* **Pedido 1**:
Em que evento o filme de que trata o trecho fornecido foi visto?

Mais Pesado É o Céu (2023)

A poesia dos brutos

título original (ano)
Mais Pesado É o Céu (2023)
país
Brasil
gênero
Drama, Suspense
duração
98 minutos
direção
Petrus Cariry
elenco
Matheus Nachtergaele, Ana Luiza Rios, Sílvia Buarque, Danny Barbosa, Buda Lira, Marcos Duarte
visto em
1º Bonito Cine Sur (2023)

Teresa (Ana Luiza Rios) e Antonio (Matheus Nachtergaele) se encontram neste filme muito antes do primeiro contato real entre ambos, à beira de um rio na velha Jaguaribara (CE). A montagem revela ao espectador, desde o princípio, que ambos serão os protagonistas desta jornada. Em cenas alternadas, ela e ele são vistos no banco de passageiro de um caminhão, em ângulos semelhantes, pegando carona e conversando com os respectivos motoristas, com o olhar absorto em direção à paisagem. 

Declaram intenções vagas para a viagem, e assim que descem dos veículos, caminham sem rumo. Trata-se de dois personagens-fantasmas, sem família, trabalho, compromissos. Perambulam pelo espaço que já ocuparam na infância, mas caso não encontrem nada relevante, seguirão em frente. Mais Pesado É o Céu resgata um senso de deambulação e errância típico das figuras resistentes do Cinema Novo, que seguiam durante longos quilômetros pelo sertão seco, a perder de vista — às vezes, até literalmente caírem de cansaço, como nos filmes de Glauber Rocha.

O diretor cearense combina o realismo social, na base do projeto, com elementos de realismo fantástico. Em primeiro lugar, insere a aparição providencial de um bebê saudável, deixado num barco, no ponto exato em que Teresa pudesse encontrá-lo. O destino lhe oferece, ou melhor, impõe, obrigações maternas que ela abraça a contragosto. Instantes depois, chega Antonio, no mesmo enquadramento, no pedaço exato de terra por onde não transita mais ninguém. Voluntaria-se ao papel de pai simbólico e companheiro de jornada.

* **Material do exercício**:
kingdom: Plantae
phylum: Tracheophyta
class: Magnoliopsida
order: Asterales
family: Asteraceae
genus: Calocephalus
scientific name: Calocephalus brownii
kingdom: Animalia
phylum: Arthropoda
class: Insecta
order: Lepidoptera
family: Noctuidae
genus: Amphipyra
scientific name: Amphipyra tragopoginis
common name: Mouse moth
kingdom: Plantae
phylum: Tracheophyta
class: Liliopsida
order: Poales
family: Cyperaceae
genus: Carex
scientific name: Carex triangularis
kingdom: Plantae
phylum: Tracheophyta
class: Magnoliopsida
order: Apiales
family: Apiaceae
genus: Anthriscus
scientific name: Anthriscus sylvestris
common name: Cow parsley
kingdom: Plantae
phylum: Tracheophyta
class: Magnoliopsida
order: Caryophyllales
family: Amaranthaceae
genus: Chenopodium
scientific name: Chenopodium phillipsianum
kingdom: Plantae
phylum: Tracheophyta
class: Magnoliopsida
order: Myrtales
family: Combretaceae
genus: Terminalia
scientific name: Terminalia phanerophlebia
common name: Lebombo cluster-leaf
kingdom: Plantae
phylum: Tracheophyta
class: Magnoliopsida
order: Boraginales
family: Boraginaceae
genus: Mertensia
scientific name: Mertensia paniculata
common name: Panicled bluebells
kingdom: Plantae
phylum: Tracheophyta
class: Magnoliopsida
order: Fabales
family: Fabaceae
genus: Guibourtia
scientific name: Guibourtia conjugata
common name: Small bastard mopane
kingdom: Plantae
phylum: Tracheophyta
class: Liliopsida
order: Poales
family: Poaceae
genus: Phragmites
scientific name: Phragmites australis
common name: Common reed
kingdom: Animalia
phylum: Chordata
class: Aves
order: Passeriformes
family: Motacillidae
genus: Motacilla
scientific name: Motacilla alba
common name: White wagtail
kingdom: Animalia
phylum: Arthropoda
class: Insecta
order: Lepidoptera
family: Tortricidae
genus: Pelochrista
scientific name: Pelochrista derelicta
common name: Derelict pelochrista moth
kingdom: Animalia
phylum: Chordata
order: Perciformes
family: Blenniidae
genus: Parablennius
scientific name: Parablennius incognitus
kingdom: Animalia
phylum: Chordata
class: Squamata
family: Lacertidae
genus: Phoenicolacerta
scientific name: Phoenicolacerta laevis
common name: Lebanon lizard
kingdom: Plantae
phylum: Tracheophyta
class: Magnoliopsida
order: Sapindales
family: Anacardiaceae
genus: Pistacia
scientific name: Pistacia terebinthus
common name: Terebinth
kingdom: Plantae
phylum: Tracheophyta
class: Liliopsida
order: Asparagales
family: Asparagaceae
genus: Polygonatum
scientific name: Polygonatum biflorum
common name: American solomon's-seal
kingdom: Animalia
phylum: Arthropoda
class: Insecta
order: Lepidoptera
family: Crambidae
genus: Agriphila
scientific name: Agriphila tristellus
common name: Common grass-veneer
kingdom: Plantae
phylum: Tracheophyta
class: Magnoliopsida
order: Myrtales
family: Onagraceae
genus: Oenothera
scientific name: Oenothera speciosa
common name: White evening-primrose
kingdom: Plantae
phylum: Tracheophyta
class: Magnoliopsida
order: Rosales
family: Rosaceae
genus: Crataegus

* **Pedido 2**:
Reescreva as linhas dos registros, começando na linha que contém "family: Poaceae" e terminando no fim dos registros, trocando "common name" por "popular name" e mantendo todo o resto sem alteração. Apresente apenas essas linhas.

* **Solução escrita 1**:
No 1º Bonito Cine Sur (2023).

* **Solução escrita 2**:
family: Poaceae
genus: Phragmites
scientific name: Phragmites australis
popular name: Common reed
kingdom: Animalia
phylum: Chordata
class: Aves
order: Passeriformes
family: Motacillidae
genus: Motacilla
scientific name: Motacilla alba
popular name: White wagtail
kingdom: Animalia
phylum: Arthropoda
class: Insecta
order: Lepidoptera
family: Tortricidae
genus: Pelochrista
scientific name: Pelochrista derelicta
popular name: Derelict pelochrista moth
kingdom: Animalia
phylum: Chordata
order: Perciformes
family: Blenniidae
genus: Parablennius
scientific name: Parablennius incognitus
kingdom: Animalia
phylum: Chordata
class: Squamata
family: Lacertidae
genus: Phoenicolacerta
scientific name: Phoenicolacerta laevis
popular name: Lebanon lizard
kingdom: Plantae
phylum: Tracheophyta
class: Magnoliopsida
order: Sapindales
family: Anacardiaceae
genus: Pistacia
scientific name: Pistacia terebinthus
popular name: Terebinth
kingdom: Plantae
phylum: Tracheophyta
class: Liliopsida
order: Asparagales
family: Asparagaceae
genus: Polygonatum
scientific name: Polygonatum biflorum
popular name: American solomon's-seal
kingdom: Animalia
phylum: Arthropoda
class: Insecta
order: Lepidoptera
family: Crambidae
genus: Agriphila
scientific name: Agriphila tristellus
popular name: Common grass-veneer
kingdom: Plantae
phylum: Tracheophyta
class: Magnoliopsida
order: Myrtales
family: Onagraceae
genus: Oenothera
scientific name: Oenothera speciosa
popular name: White evening-primrose
kingdom: Plantae
phylum: Tracheophyta
class: Magnoliopsida
order: Rosales
family: Rosaceae
genus: Crataegus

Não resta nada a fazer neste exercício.